READING PASSAGE:

┄┄┄┄┄┄┄┄┄┄┄┄┄┄┄┄┄┄┄┄

Reputation: 59
I am cleaning data in R and some of the CSVs have an unfortunate error. Occasionally, the first letter of the school
character variable has instead been added to the end of the gender
variable (which is normally a single character, m
or f
). Examples:
mydata <- data.frame(
gender = c('m', 'm H', 'f', 'f C'),
school = c('Hills College', 'ills College', 'Christian College', 'hristian College')
)
How can I identify these mistakes and move the trailing letter in gender
to its rightful place at the start of school
?
Upvotes: 0
Views: 601
Reputation: 79228
You could do:
transform(mydata,
gender = sub("\\s+\\w+\\s*", "", gender),
school = paste0(sub("\\w\\s*","", gender), school))
gender school
1 m Hills College
2 m Hills College
3 f Christian College
4 f Christian College
In tidyverse, you could do:
library(tidyverse)
mydata %>%
separate(gender, c("gender","first_char"), fill = "right") %>%
replace_na(list(first_char = ""))%>%
unite(school,first_char, school,sep = "")
gender school
1 m Hills College
2 m Hills College
3 f Christian College
4 f Christian College
Upvotes: 1
Reputation: 112
It's may be a solution:
library(tidyverse)
mydata %>%
mutate(school = if_else(str_count(gender) == 1,
school,
str_c(str_sub(gender, start = -1),
school)))
Upvotes: 2
Reputation: 521289
We can try using sub
for a base R option:
# concatenate last letter of gender to front of school, if gender has dangling letter
mydata$school <- ifelse(grepl(" \\w$", mydata$gender),
paste0(sub("^.*(\\w)$", "\\1", mydata$gender), mydata$school),
mydata$school)
# remove dangling letter from gender, if present
mydata$gender <- sub("\\s+\\w$", "", mydata$gender)
mydata
gender school
1 m 2
2 m Hills College
3 f 1
4 f Christian College
Upvotes: 1

┄┄┄┄┄┄┄┄┄┄┄┄┄┄┄┄┄┄┄┄

GIVEN PROBLEM A:
Please write out the part of the R data-cleaning thread starting with "Reputation: 59" and going on through "College', 'hristian College')".
The rows have no connection to the R data-cleaning thread.

EXTRACTED MATERIAL:
┄┄┄┄┄┄┄┄┄┄┄┄┄┄┄┄┄┄┄┄

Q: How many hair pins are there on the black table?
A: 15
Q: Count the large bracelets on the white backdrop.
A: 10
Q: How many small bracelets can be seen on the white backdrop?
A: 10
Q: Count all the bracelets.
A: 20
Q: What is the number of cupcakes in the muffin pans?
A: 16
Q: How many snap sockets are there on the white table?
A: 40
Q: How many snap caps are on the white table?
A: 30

┄┄┄┄┄┄┄┄┄┄┄┄┄┄┄┄┄┄┄┄

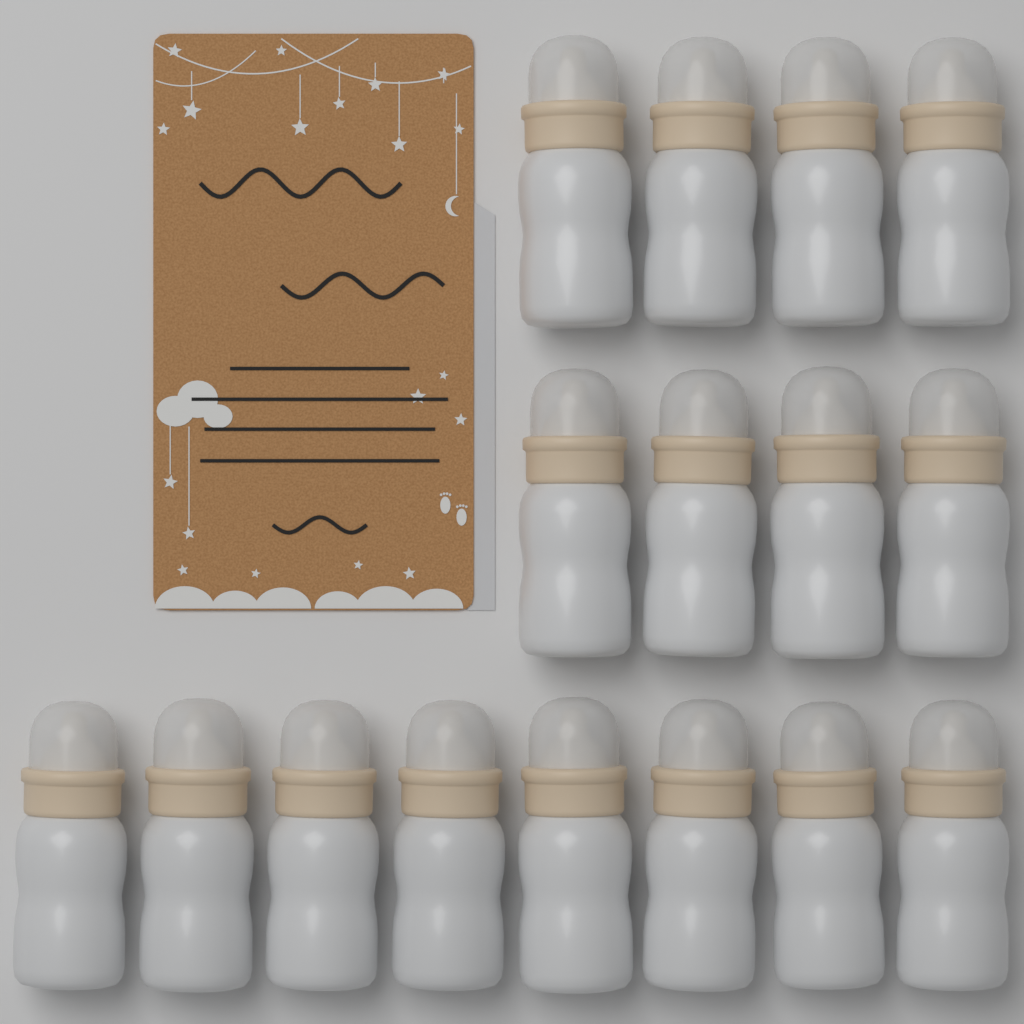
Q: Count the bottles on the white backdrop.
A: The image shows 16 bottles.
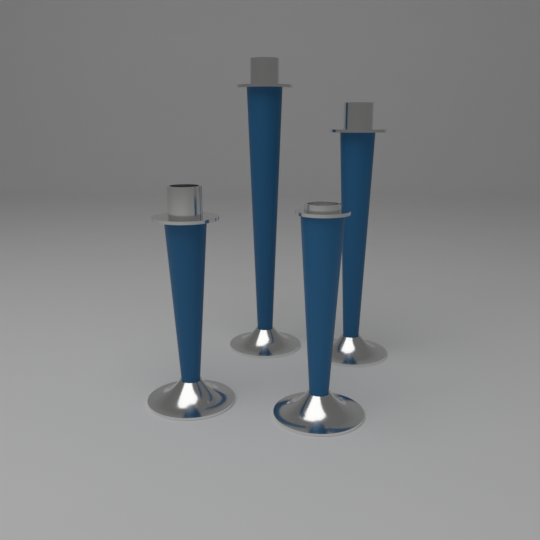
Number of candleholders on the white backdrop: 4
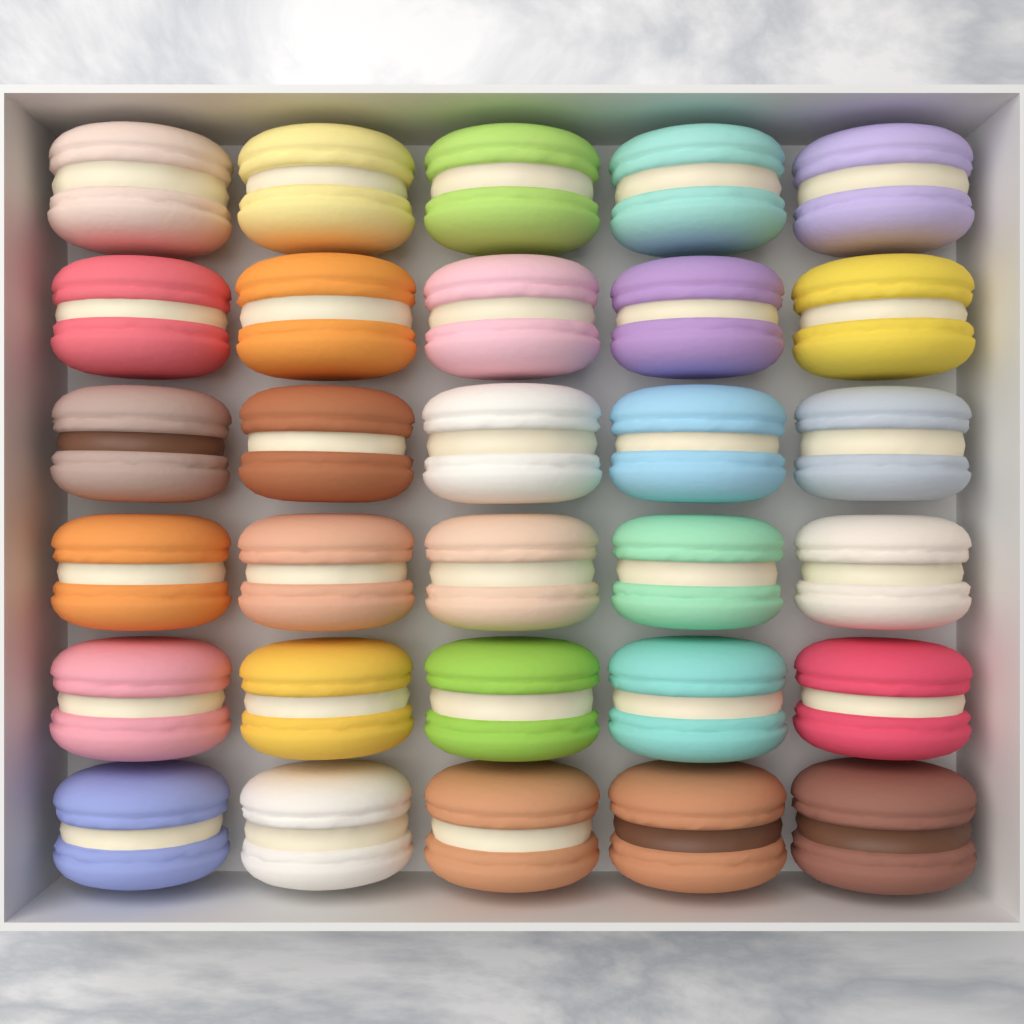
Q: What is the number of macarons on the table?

┄┄┄┄┄┄┄┄┄┄┄┄┄┄┄┄┄┄┄┄

GIVEN PROBLEM B:
Filter the rows above, keeping each line that contains the word "What" and copying it unchanged.

CORRECT OUTPUT A:
Reputation: 59
I am cleaning data in R and some of the CSVs have an unfortunate error. Occasionally, the first letter of the school
character variable has instead been added to the end of the gender
variable (which is normally a single character, m
or f
). Examples:
mydata <- data.frame(
gender = c('m', 'm H', 'f', 'f C'),
school = c('Hills College', 'ills College', 'Christian College', 'hristian College')

CORRECT OUTPUT B:
Q: What is the number of cupcakes in the muffin pans?
Q: What is the number of macarons on the table?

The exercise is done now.